The European Union is engaged in intensive discussions to evolve a joint approach to the growing economic crisis in Greece.  Germany, a key player, is seeking some involvement in debt relief by private-sector investors, and France. The US administration and a number of other EU countries, France opposes any such solution.

Germany wants all the 27 members of the European Union to contribute to a new bailout fund for Greece. This will be second loan to Greece and not many European countries, notably Britain, are ready to oblige. Primarily all this is because of the fear that compromise solutions will only provide a temporary breathing space to Greece and postpone a sovereign default

One strong voice against debt swap is Mario Draghi. A former governor of the Bank of Italy, who is tipped to head the European Central Bank, he has cautioned the European Parliament of a chain of contagion from restructuring of Greek debt. "Who are the owners of credit default swaps? Who has insured others against a default of the country? We could have a chain of contagion".

The fear is not misplaced.  The Jasmine revolution and its aftermath in the Arab world have an economic core notwithstanding their political orientation. Any deterioration in the economy will fuel new and broader social struggles, providing ample opportunities for the revolutions of all hues.

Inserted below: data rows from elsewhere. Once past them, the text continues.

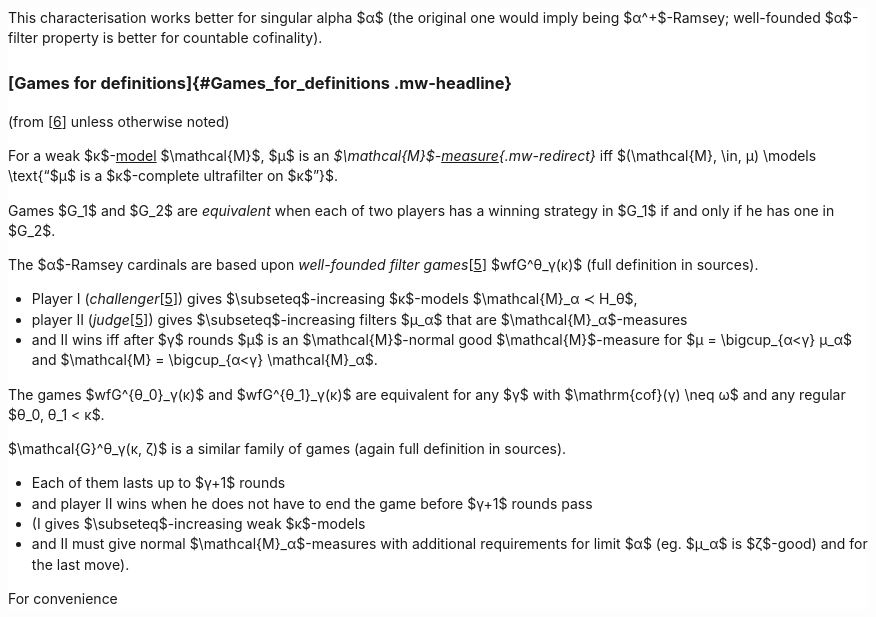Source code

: This characterisation works better for singular alpha \$α\$ (the
original one would imply being \$α\^+\$-Ramsey; well-founded
\$α\$-filter property is better for countable cofinality).

### [Games for definitions]{#Games_for_definitions .mw-headline}

(from \[[6](#bibkey_NielsenWelch2018:GamesRamseylike)\] unless otherwise
noted)

For a weak
\$κ\$-[model](/web/20191005074901/http://cantorsattic.info/Model "Model")
\$\\mathcal{M}\$, \$μ\$ is an
*\$\\mathcal{M}\$-[measure](/web/20191005074901/http://cantorsattic.info/Measure "Measure"){.mw-redirect}*
iff \$(\\mathcal{M}, \\in, μ) \\models \\text{“\$μ\$ is a \$κ\$-complete
ultrafilter on \$κ\$”}\$.

Games \$G\_1\$ and \$G\_2\$ are *equivalent* when each of two players
has a winning strategy in \$G\_1\$ if and only if he has one in
\$G\_2\$.

The \$α\$-Ramsey cardinals are based upon *well-founded filter
games*\[[5](#bibkey_HolySchlicht2017:HierarchyRamseylike)\]
\$wfG\^θ\_γ(κ)\$ (full definition in sources).

-   Player I
    (*challenger*\[[5](#bibkey_HolySchlicht2017:HierarchyRamseylike)\])
    gives \$\\subseteq\$-increasing \$κ\$-models \$\\mathcal{M}\_α ≺
    H\_θ\$,
-   player II
    (*judge*\[[5](#bibkey_HolySchlicht2017:HierarchyRamseylike)\]) gives
    \$\\subseteq\$-increasing filters \$μ\_α\$ that are
    \$\\mathcal{M}\_α\$-measures
-   and II wins iff after \$γ\$ rounds \$μ\$ is an
    \$\\mathcal{M}\$-normal good \$\\mathcal{M}\$-measure for \$μ =
    \\bigcup\_{α&lt;γ} μ\_α\$ and \$\\mathcal{M} = \\bigcup\_{α&lt;γ}
    \\mathcal{M}\_α\$.

The games \$wfG\^{θ\_0}\_γ(κ)\$ and \$wfG\^{θ\_1}\_γ(κ)\$ are equivalent
for any \$γ\$ with \$\\mathrm{cof}(γ) \\neq ω\$ and any regular \$θ\_0,
θ\_1 &lt; κ\$.

\$\\mathcal{G}\^θ\_γ(κ, ζ)\$ is a similar family of games (again full
definition in sources).

-   Each of them lasts up to \$γ+1\$ rounds
-   and player II wins when he does not have to end the game before
    \$γ+1\$ rounds pass
-   (I gives \$\\subseteq\$-increasing weak \$κ\$-models
-   and II must give normal \$\\mathcal{M}\_α\$-measures with additional
    requirements for limit \$α\$ (eg. \$μ\_α\$ is \$ζ\$-good) and for
    the last move).

For convenience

Yes. There is no magic wand to wish away the brewing crisis. Short term palliatives like credit controls will remain palliatives unless the larger issues are addressed. Inclusive growth is not a mantra for countries like India alone, whose economies are complex and multi-layered.  It applies to the economies of the biggies which must work towards a rational reorganisation of their domestic economies as also global economy. In today’s globalised world, the days of cocoon raj are over.